À polícia civil, que abriu inquérito sobre o caso, os PMs disseram que prenderam Almeida por desacato e resistência – a mesma desculpa de sempre quando a polícia prende um cidadão. Essa hipótese de resistência é difícil de se aceitar, pois um cidadão, diante de três ou quatro policiais armados, não vai resistir à prisão. Ainda mais se considerando a condição física dos policiais, selecionados entre homens fortes e jovens, com noções de lutas marciais justamente para imobilizar quem lhes resista. Mas ninguém resiste à polícia, só um intoxicado – subalimentado, fácil de ser dominado.

A família de José Almeida sentiu-se insegura e mudou-se para outra unidade da federação, e não revela a ninguém o seu destino. Até hoje, o crime permanece impune. Além da truculência desnecessária e do abuso de autoridade que resultou na prisão de Almeida, os policiais algemaram a vítima com as mãos para a frente e jogaram-na no banco traseiro, onde estaria a metralhadora – que requer as duas mãos livres para ser operada, e não é qualquer civil que conhece o seu funcionamento. O filme gravado pela testemunha só registra cinco disparos de revólver, efetuados cadencialmente pelos policiais. Um deles confessou a autoria de dois disparos.

**O que fazer:**
Transcreva sem alterações a parte do texto sobre a prisão de Almeida que se inicia nas palavras contendo "À polícia civil, que" e se encerra em "de ser dominado.".

[Dados coletados]
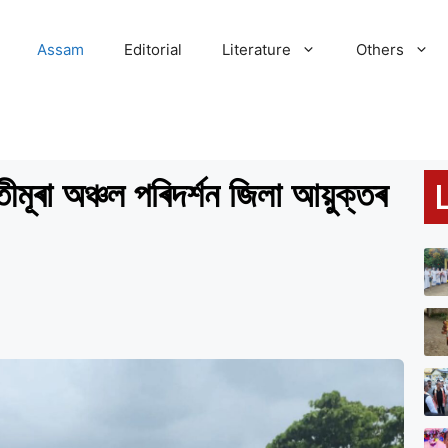
Assam
Editorial
Literature
Others
তীমূৰা অঞ্চল পৰিদৰ্শন জিলা আয়ুক্তৰ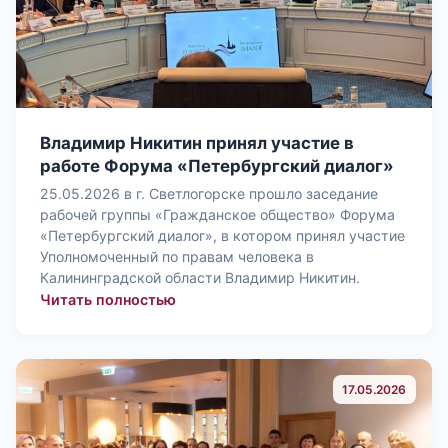
Владимир Никитин принял участие в
работе Форума «Петербургский диалог»
25.05.2026 в г. Светлогорске прошло заседание
рабочей группы «Гражданское общество» Форума
«Петербургский диалог», в котором принял участие
Уполномоченный по правам человека в
Калининградской области Владимир Никитин.
: Владимир Никитин принял участие
Читать полностью
17.05.2026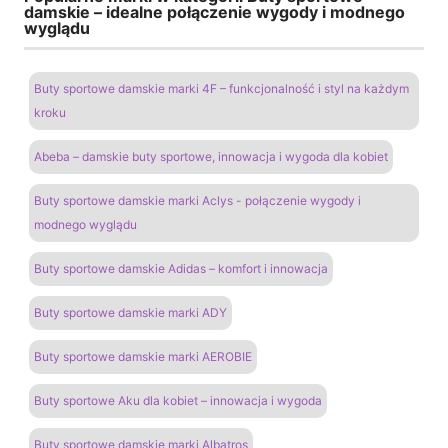
damskie – idealne połączenie wygody i modnego
wyglądu
Buty sportowe damskie marki 4F – funkcjonalność i styl na każdym
kroku
Abeba – damskie buty sportowe, innowacja i wygoda dla kobiet
Buty sportowe damskie marki Aclys - połączenie wygody i
modnego wyglądu
Buty sportowe damskie Adidas – komfort i innowacja
Buty sportowe damskie marki ADY
Buty sportowe damskie marki AEROBIE
Buty sportowe Aku dla kobiet – innowacja i wygoda
Buty sportowe damskie marki Albatros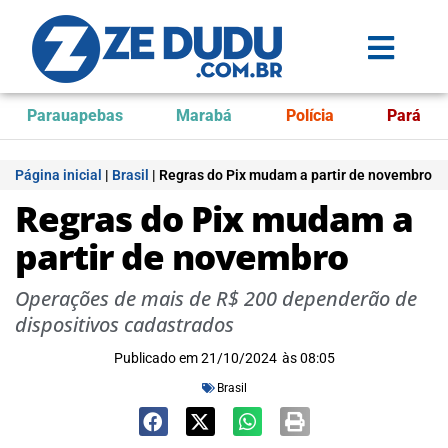
Parauapebas
Marabá
Polícia
Pará
Página inicial
|
Brasil
|
Regras do Pix mudam a partir de novembro
Regras do Pix mudam a
partir de novembro
Operações de mais de R$ 200 dependerão de
dispositivos cadastrados
Publicado em
21/10/2024
às
08:05
Brasil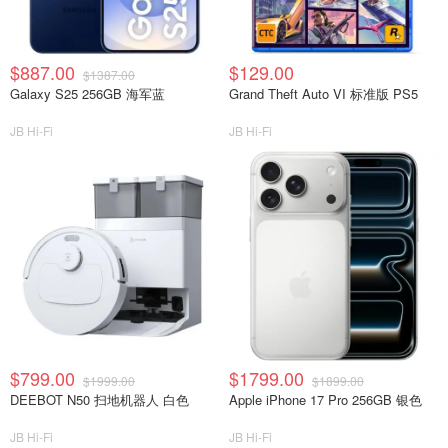
$887.00
$129.00
$1387.00
Galaxy S25 256GB 海军蓝
Grand Theft Auto VI 标准版 PS5
JB Hi-Fi
JB Hi-Fi
$799.00
$1799.00
$1999.00
$1899.00
DEEBOT N50 扫地机器人 白色
Apple iPhone 17 Pro 256GB 银色
JB Hi-Fi
JB Hi-Fi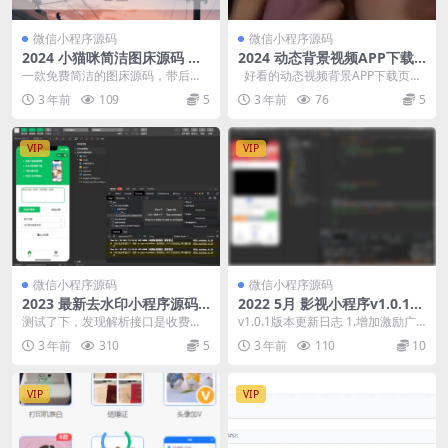
微信小程序源码
微信小程序源码
2024 小猫咪简洁图床源码 二
2024 动态背景视频APP下载
开版
页源码
一款免费简洁的图床源码，带后
好看的动态视频背景APP下载页源
台，可操作性强 这个版本比我以前
码，可以二开修改做个人主页
3 年前
109
5
3 年前
76
5
那些版本最大优势就是...
VIP
VIP
微信小程序源码
微信小程序源码
2023 最新去水印小程序源码
2022 5月 影视小程序v1.0.1版
无后台附带接口
新增过审功能 +视频教程
测试了下，发现解析接口是收费
v1.0.1版本更新日志 1.增加激励广
的。 自己有免费接口的可以自己替
告 2.增加插屏广告 3.增加视频贴片
3 年前
310
5
3 年前
110
10
换下。UI看着挺不错...
广...
VIP
VIP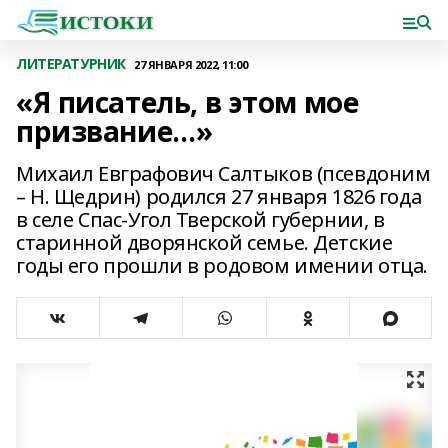
ЛИТЕРАТУРНИК
27 ЯНВАРЯ 2022, 11:00
«Я писатель, в этом мое
призвание…»
Михаил Евграфович Салтыков (псевдоним
– Н. Щедрин) родился 27 января 1826 года
в селе Спас-Угол Тверской губернии, в
старинной дворянской семье. Детские
годы его прошли в родовом имении отца.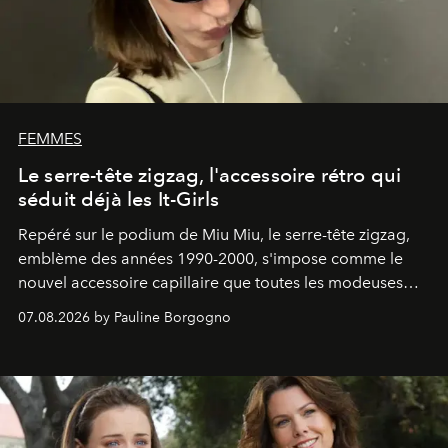
FEMMES
Le serre-tête zigzag, l'accessoire rétro qui
séduit déjà les It-Girls
Repéré sur le podium de Miu Miu, le serre-tête zigzag,
emblème des années 1990-2000, s'impose comme le
nouvel accessoire capillaire que toutes les modeuses
s'arrachent déjà.
07.08.2026 by Pauline Borgogno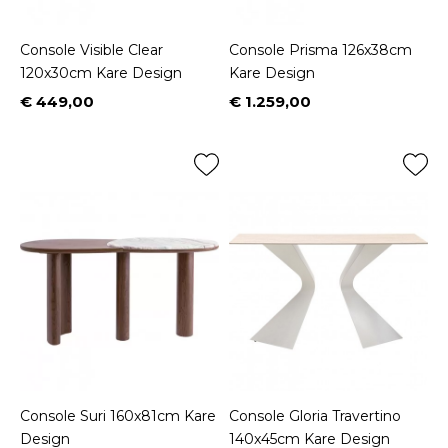
Console Visible Clear
Console Prisma 126x38cm
120x30cm Kare Design
Kare Design
€ 449,00
€ 1.259,00
Prijs
Prijs
Console Suri 160x81cm Kare
Console Gloria Travertino
Design
140x45cm Kare Design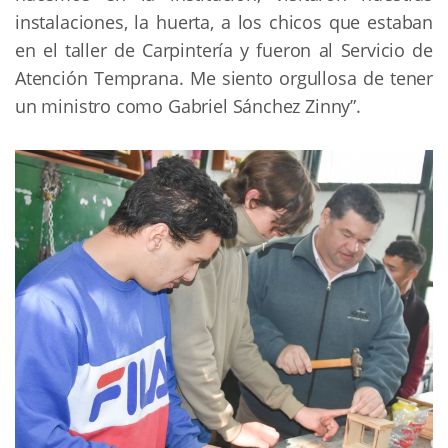
instalaciones, la huerta, a los chicos que estaban
en el taller de Carpintería y fueron al Servicio de
Atención Temprana. Me siento orgullosa de tener
un ministro como Gabriel Sánchez Zinny”.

**Resposta:**
À polícia civil, que abriu inquérito sobre o caso, os PMs disseram que prenderam Almeida por desacato e resistência – a mesma desculpa de sempre quando a polícia prende um cidadão. Essa hipótese de resistência é difícil de se aceitar, pois um cidadão, diante de três ou quatro policiais armados, não vai resistir à prisão. Ainda mais se considerando a condição física dos policiais, selecionados entre homens fortes e jovens, com noções de lutas marciais justamente para imobilizar quem lhes resista. Mas ninguém resiste à polícia, só um intoxicado – subalimentado, fácil de ser dominado.